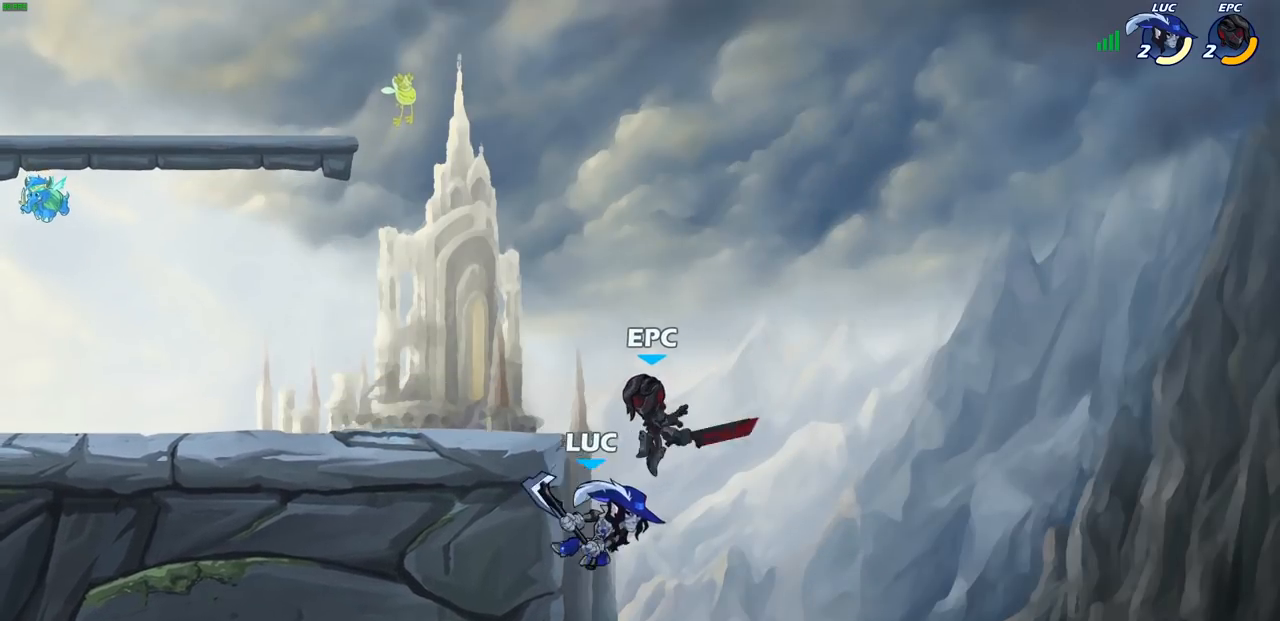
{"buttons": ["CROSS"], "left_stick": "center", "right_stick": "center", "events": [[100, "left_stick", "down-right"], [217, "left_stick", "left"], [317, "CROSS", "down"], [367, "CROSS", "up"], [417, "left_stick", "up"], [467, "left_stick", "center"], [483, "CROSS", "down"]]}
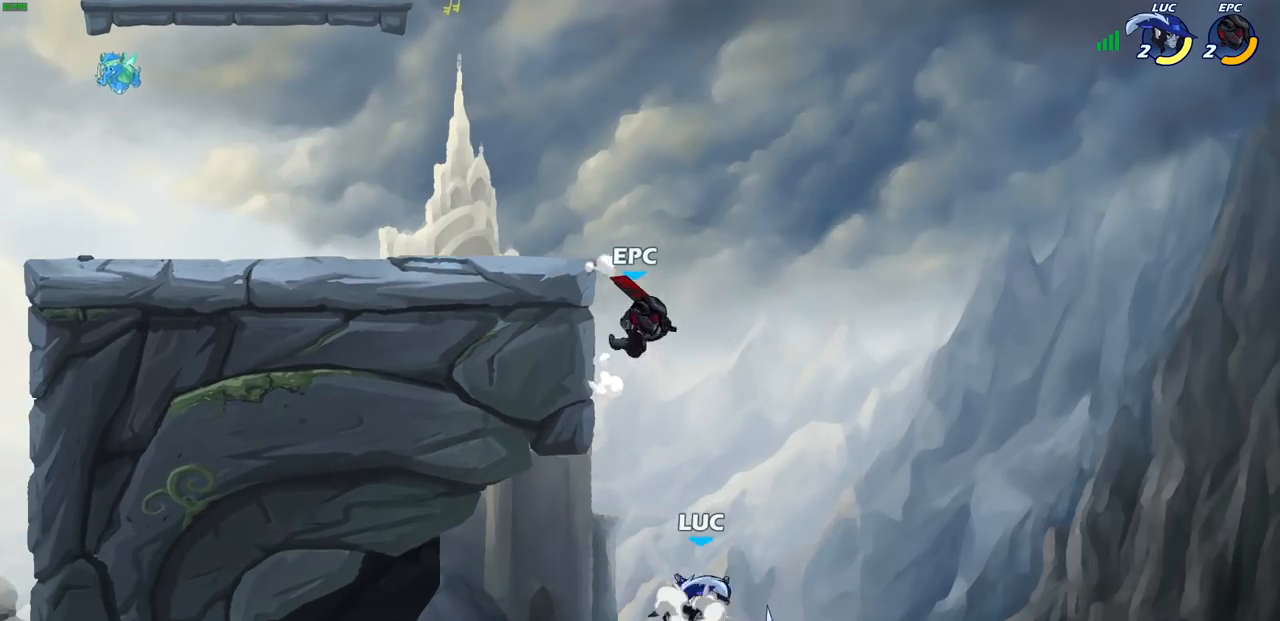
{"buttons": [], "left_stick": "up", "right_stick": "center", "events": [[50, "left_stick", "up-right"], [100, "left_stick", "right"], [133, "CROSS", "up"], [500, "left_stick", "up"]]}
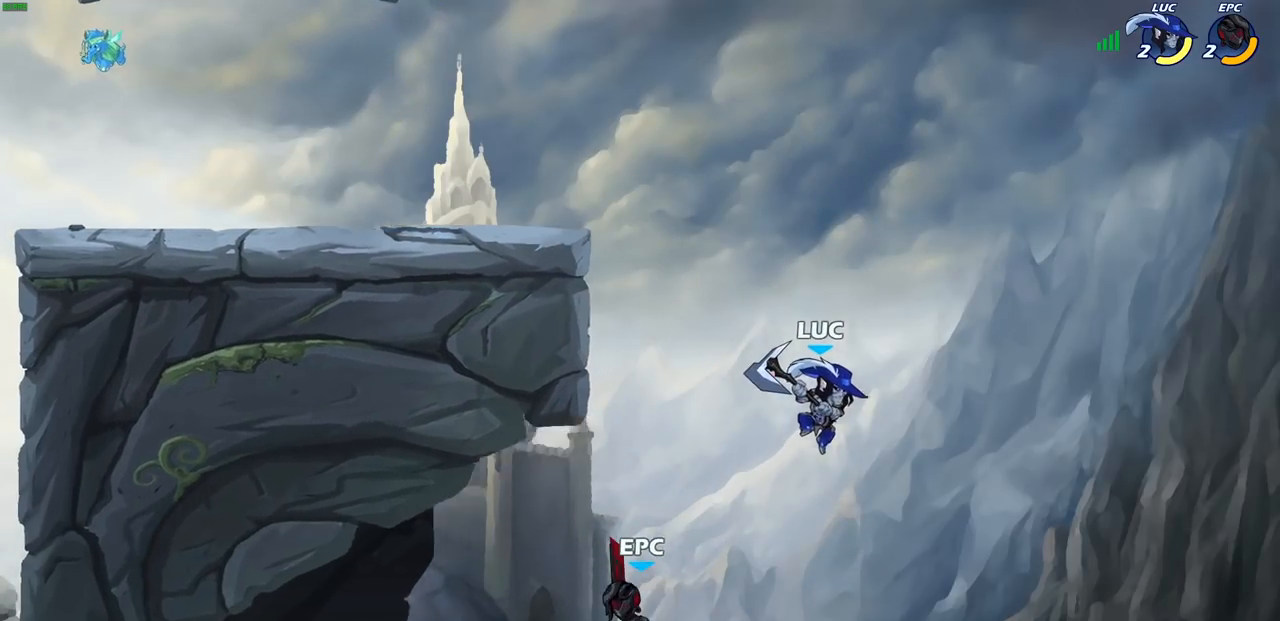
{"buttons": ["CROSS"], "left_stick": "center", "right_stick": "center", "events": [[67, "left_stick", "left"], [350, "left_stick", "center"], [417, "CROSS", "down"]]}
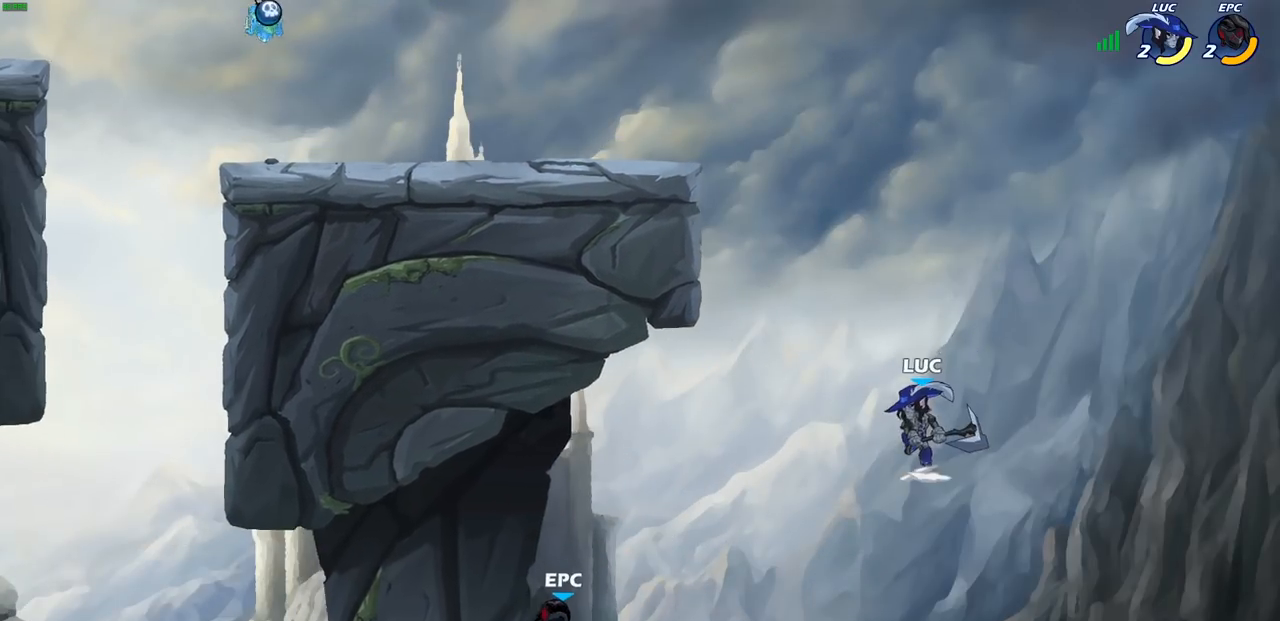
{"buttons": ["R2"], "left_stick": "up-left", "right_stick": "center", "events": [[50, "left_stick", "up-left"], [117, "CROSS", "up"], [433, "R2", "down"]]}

**EXERCISE:**
Write out everything in the data word for word. Omit each picture.

**YOUR RESPONSE:**
{"buttons": ["CROSS"], "left_stick": "center", "right_stick": "center", "events": [[100, "left_stick", "down-right"], [217, "left_stick", "left"], [317, "CROSS", "down"], [367, "CROSS", "up"], [417, "left_stick", "up"], [467, "left_stick", "center"], [483, "CROSS", "down"]]}
{"buttons": [], "left_stick": "up", "right_stick": "center", "events": [[50, "left_stick", "up-right"], [100, "left_stick", "right"], [133, "CROSS", "up"], [500, "left_stick", "up"]]}
{"buttons": ["CROSS"], "left_stick": "center", "right_stick": "center", "events": [[67, "left_stick", "left"], [350, "left_stick", "center"], [417, "CROSS", "down"]]}
{"buttons": ["R2"], "left_stick": "up-left", "right_stick": "center", "events": [[50, "left_stick", "up-left"], [117, "CROSS", "up"], [433, "R2", "down"]]}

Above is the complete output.